Problem description: Nothing but the lines below from the one that contains "wrist: (139, 538)" through the one that contains "ring pip: (882, 928)" should be retyped, exactly and including both ends. Do not include pictures.

Data items:
---*---

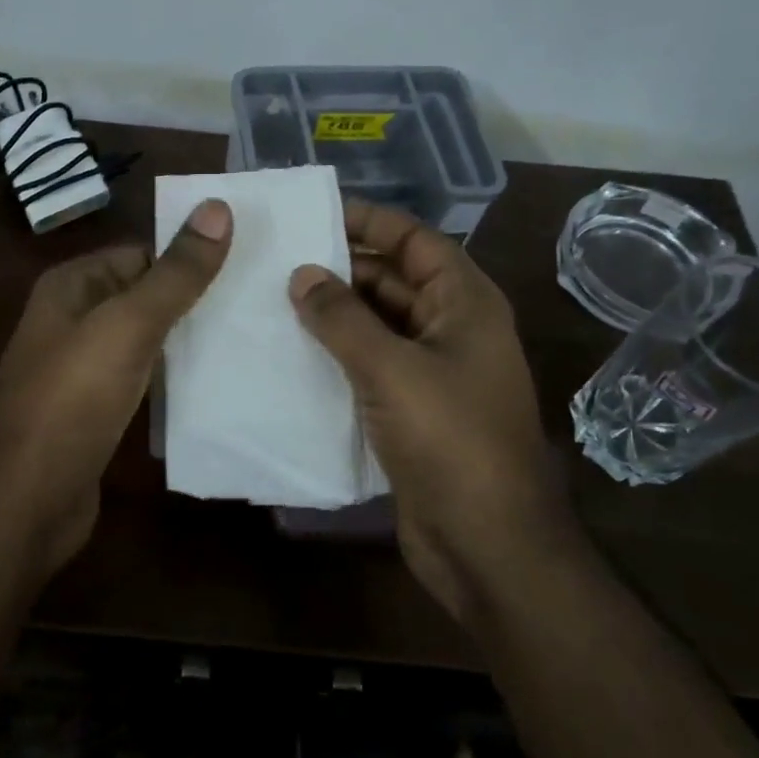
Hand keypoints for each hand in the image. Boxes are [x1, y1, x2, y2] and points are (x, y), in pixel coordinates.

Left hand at [0, 199, 232, 579]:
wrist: (26, 500)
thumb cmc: (72, 399)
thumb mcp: (128, 325)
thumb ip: (175, 273)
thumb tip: (217, 207)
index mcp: (70, 287)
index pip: (140, 254)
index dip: (188, 257)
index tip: (247, 265)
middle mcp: (72, 320)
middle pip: (144, 296)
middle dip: (194, 300)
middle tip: (259, 304)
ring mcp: (81, 369)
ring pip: (145, 340)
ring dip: (187, 340)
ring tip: (250, 339)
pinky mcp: (95, 411)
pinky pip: (141, 379)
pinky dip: (173, 378)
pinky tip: (216, 385)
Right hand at [288, 200, 570, 622]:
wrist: (486, 543)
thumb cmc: (449, 441)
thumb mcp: (391, 369)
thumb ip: (343, 318)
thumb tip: (302, 274)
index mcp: (465, 303)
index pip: (414, 241)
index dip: (368, 221)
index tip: (312, 214)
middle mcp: (452, 329)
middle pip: (393, 280)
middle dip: (341, 268)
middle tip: (276, 260)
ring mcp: (433, 372)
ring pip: (377, 325)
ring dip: (333, 314)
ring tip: (272, 301)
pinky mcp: (412, 411)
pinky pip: (370, 366)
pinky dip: (336, 355)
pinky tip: (291, 354)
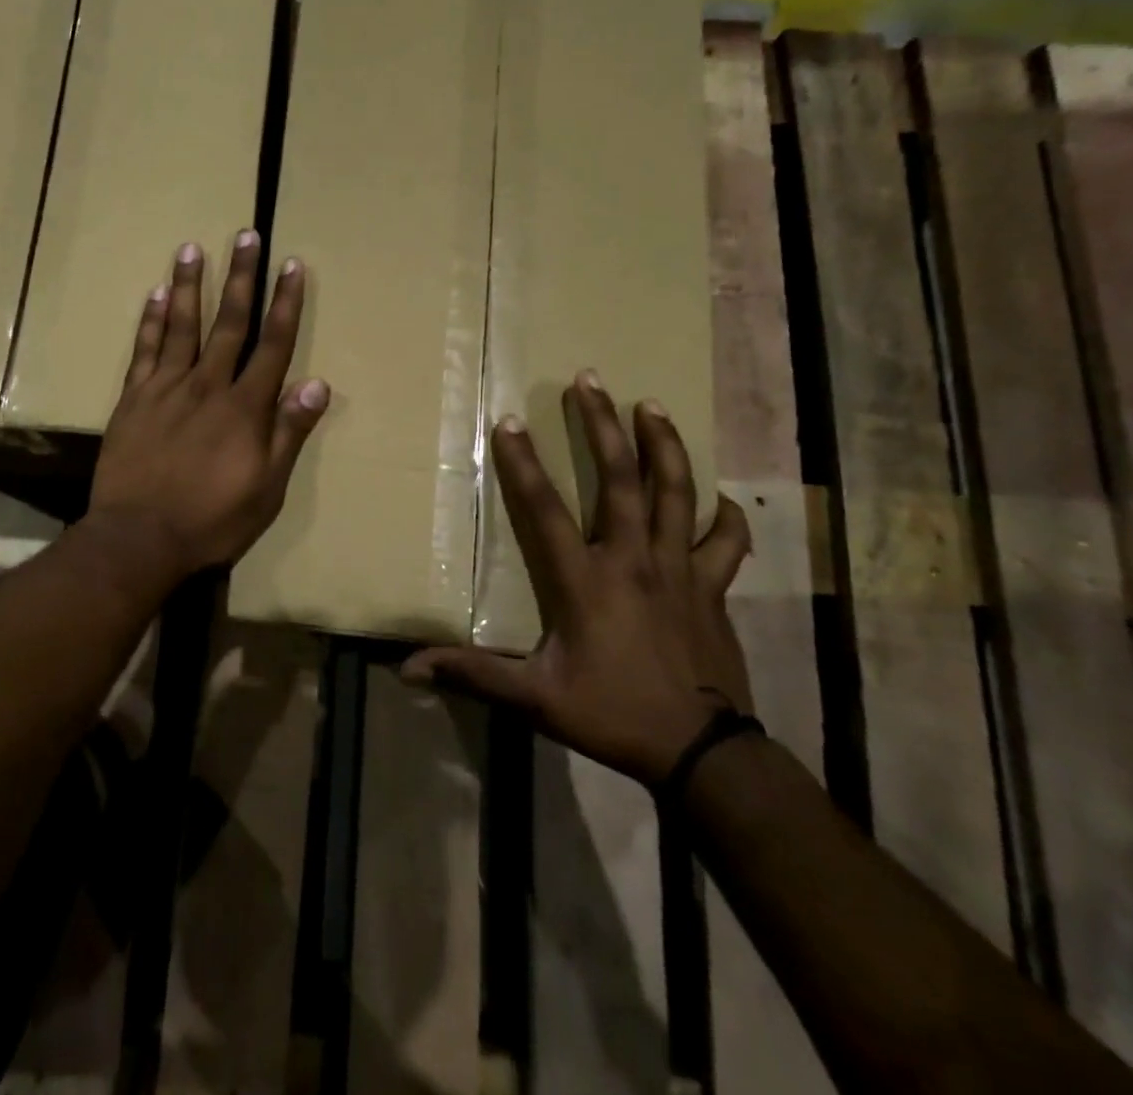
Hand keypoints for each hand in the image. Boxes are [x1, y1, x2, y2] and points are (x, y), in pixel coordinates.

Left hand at [90, 232, 329, 575]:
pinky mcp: (133, 400)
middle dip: (242, 278)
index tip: (292, 265)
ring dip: (189, 285)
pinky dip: (150, 322)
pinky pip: (143, 351)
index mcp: (245, 408)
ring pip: (181, 326)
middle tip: (246, 236)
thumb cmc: (212, 520)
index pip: (273, 345)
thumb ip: (289, 433)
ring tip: (192, 248)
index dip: (285, 303)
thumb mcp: (267, 488)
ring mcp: (166, 389)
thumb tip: (317, 384)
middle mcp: (207, 386)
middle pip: (229, 323)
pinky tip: (155, 295)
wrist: (139, 538)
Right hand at [404, 372, 752, 786]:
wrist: (702, 753)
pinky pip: (724, 541)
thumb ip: (473, 675)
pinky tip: (719, 496)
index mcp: (586, 580)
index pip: (545, 509)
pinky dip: (724, 515)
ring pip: (676, 493)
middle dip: (602, 425)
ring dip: (663, 446)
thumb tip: (408, 668)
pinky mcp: (713, 587)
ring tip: (650, 406)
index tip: (510, 421)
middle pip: (620, 479)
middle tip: (590, 380)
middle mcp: (633, 560)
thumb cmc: (613, 715)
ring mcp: (679, 569)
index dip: (524, 464)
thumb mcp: (536, 699)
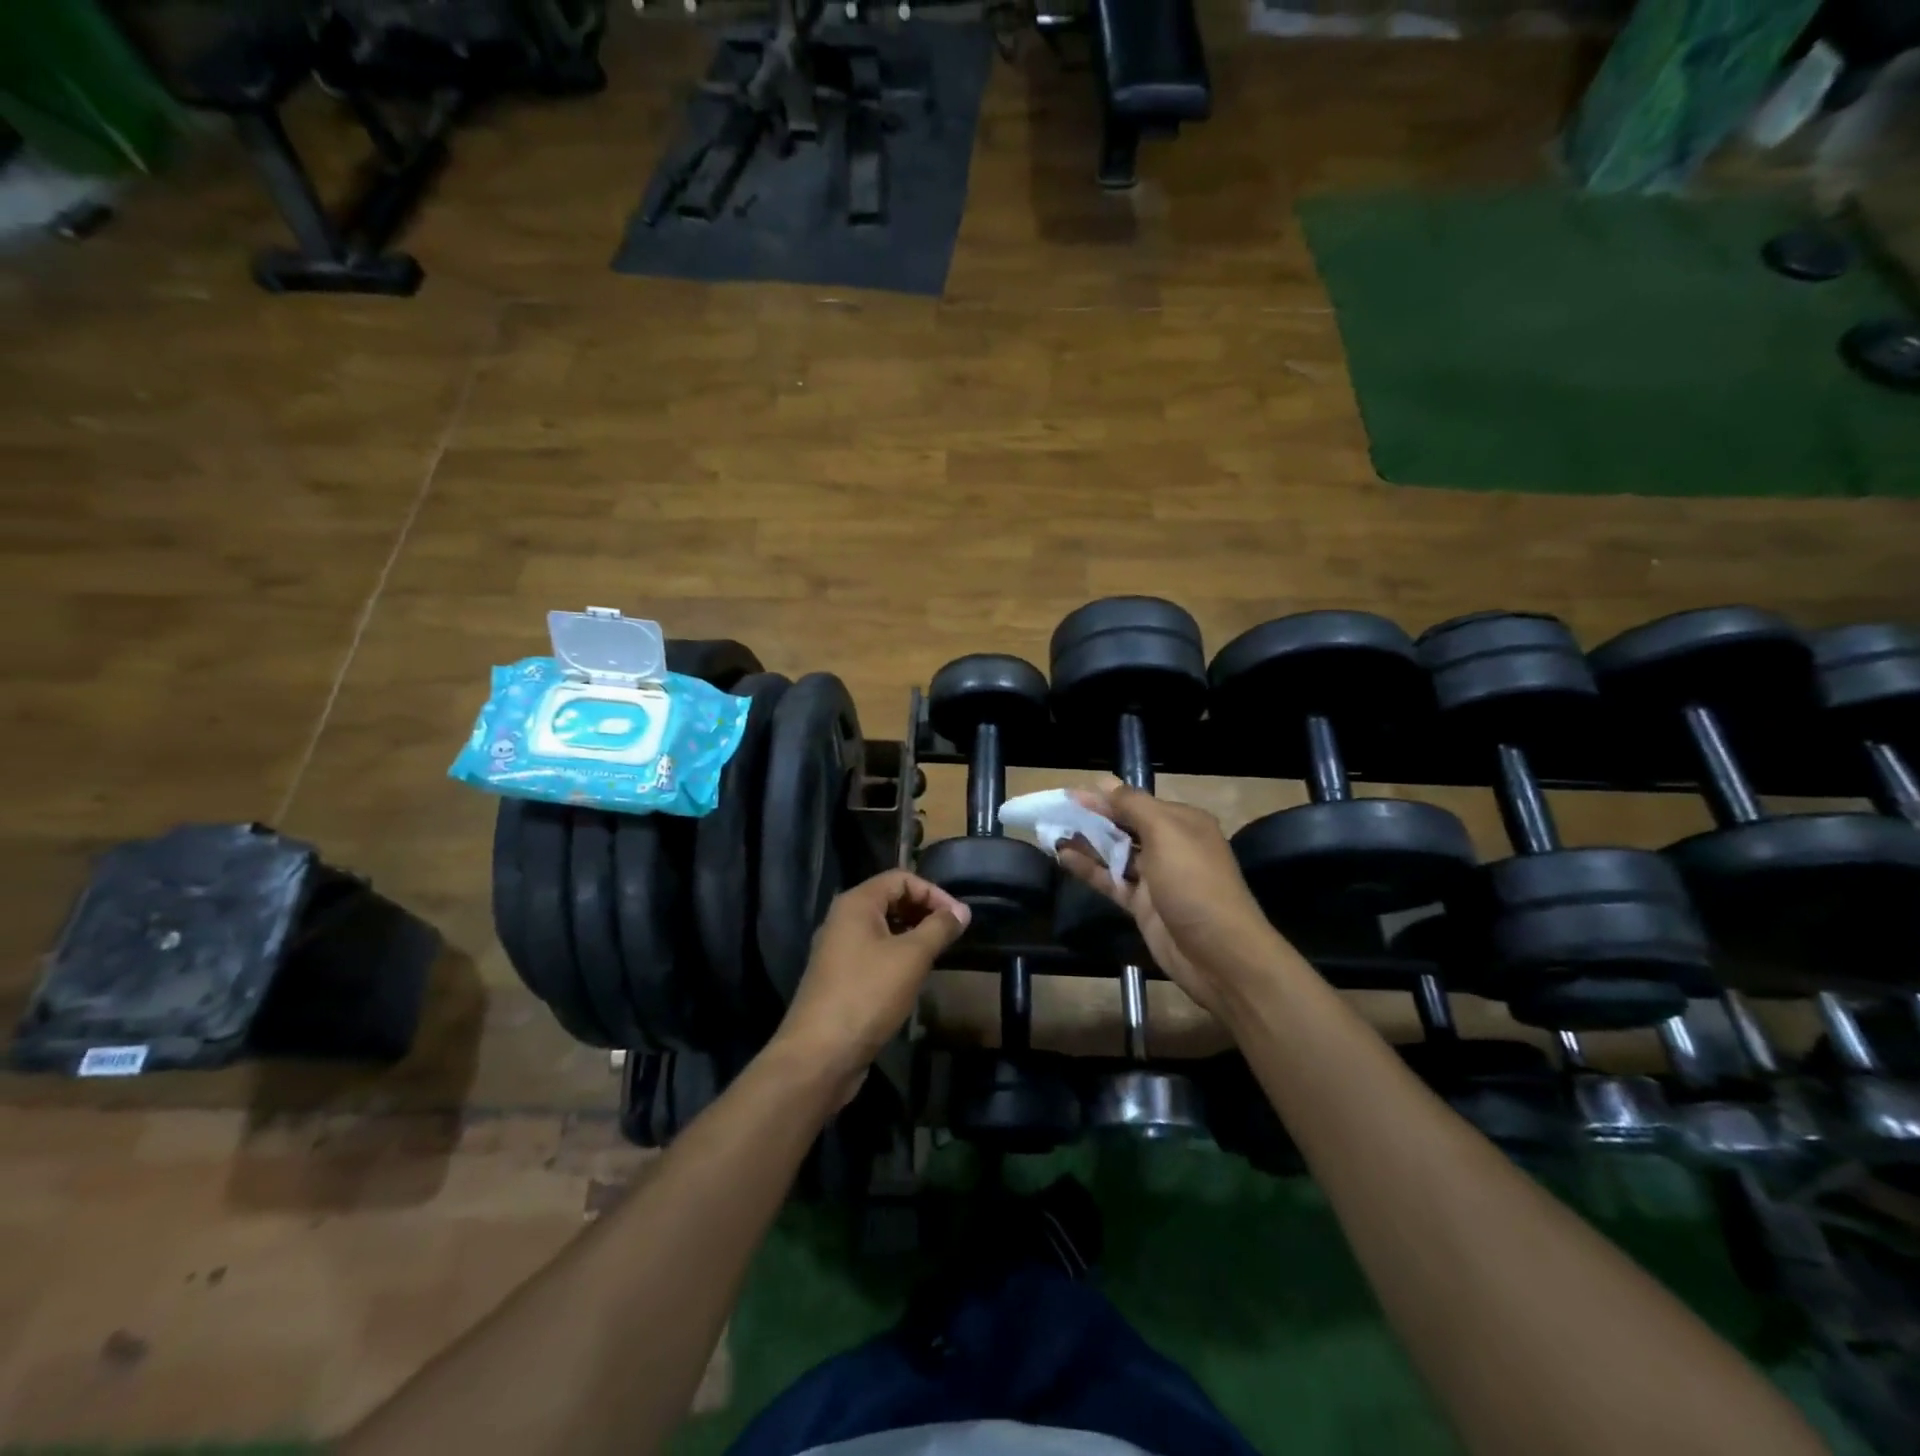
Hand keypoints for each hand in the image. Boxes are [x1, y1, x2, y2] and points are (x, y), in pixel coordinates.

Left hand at [771, 870, 969, 1097]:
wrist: (820, 1053)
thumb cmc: (869, 993)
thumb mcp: (912, 956)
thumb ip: (939, 928)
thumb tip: (962, 911)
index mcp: (856, 903)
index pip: (901, 878)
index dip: (933, 892)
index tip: (958, 917)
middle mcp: (843, 919)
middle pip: (890, 899)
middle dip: (923, 911)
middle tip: (951, 934)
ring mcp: (838, 949)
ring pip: (882, 928)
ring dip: (912, 934)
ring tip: (938, 953)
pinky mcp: (840, 977)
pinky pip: (874, 952)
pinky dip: (897, 955)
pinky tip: (914, 976)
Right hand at [1056, 779, 1286, 1014]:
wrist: (1219, 954)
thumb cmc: (1194, 883)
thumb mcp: (1165, 834)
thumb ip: (1132, 806)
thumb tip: (1104, 782)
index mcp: (1182, 822)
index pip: (1136, 802)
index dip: (1104, 797)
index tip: (1070, 795)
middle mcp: (1170, 845)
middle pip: (1124, 826)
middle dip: (1092, 818)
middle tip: (1055, 812)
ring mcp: (1155, 877)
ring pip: (1115, 853)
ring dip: (1086, 843)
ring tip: (1052, 832)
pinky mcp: (1143, 905)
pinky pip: (1111, 880)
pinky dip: (1089, 869)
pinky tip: (1063, 857)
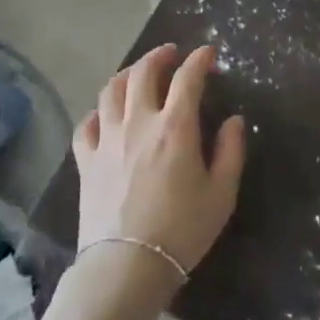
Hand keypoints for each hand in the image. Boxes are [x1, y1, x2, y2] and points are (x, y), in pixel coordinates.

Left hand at [73, 44, 246, 280]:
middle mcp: (138, 122)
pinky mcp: (86, 161)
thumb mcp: (221, 194)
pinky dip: (97, 112)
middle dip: (159, 56)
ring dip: (126, 74)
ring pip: (110, 90)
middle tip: (172, 54)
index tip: (209, 54)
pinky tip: (105, 115)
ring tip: (137, 73)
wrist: (127, 266)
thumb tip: (234, 120)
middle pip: (143, 73)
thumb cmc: (182, 230)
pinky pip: (86, 125)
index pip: (188, 77)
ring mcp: (107, 139)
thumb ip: (230, 151)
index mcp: (175, 126)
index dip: (200, 59)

---*---

Output for this task:
wrist: (139, 538)
Right hand at [404, 372, 752, 786]:
wrist: (702, 753)
pinky pip: (724, 541)
thumb ip: (473, 675)
pinky tip: (719, 496)
index mcp: (586, 580)
index pip: (545, 509)
pinky dip: (724, 515)
ring pip: (676, 493)
middle dip: (602, 425)
ring dip: (663, 446)
thumb tip: (408, 668)
pinky mcp: (713, 587)
ring tip: (650, 406)
index tip: (510, 421)
middle pip: (620, 479)
middle tip: (590, 380)
middle mcp: (633, 560)
thumb cmc: (613, 715)
ring mcp: (679, 569)
index dip: (524, 464)
thumb mcp: (536, 699)
Hand keypoints for each hand in the image. Boxes are [x1, y1, x2, y2] and points are (x, y), in pixel coordinates.

Left hand at [771, 870, 969, 1097]:
wrist: (820, 1053)
thumb cmc: (869, 993)
thumb mcp: (912, 956)
thumb ip: (939, 928)
thumb tip: (962, 911)
index mcp: (856, 903)
index pip: (901, 878)
index dip: (933, 892)
index tip: (958, 917)
middle mcp: (843, 919)
middle pip: (890, 899)
middle dip: (923, 911)
middle tip: (951, 934)
ring mcp: (838, 949)
ring pip: (882, 928)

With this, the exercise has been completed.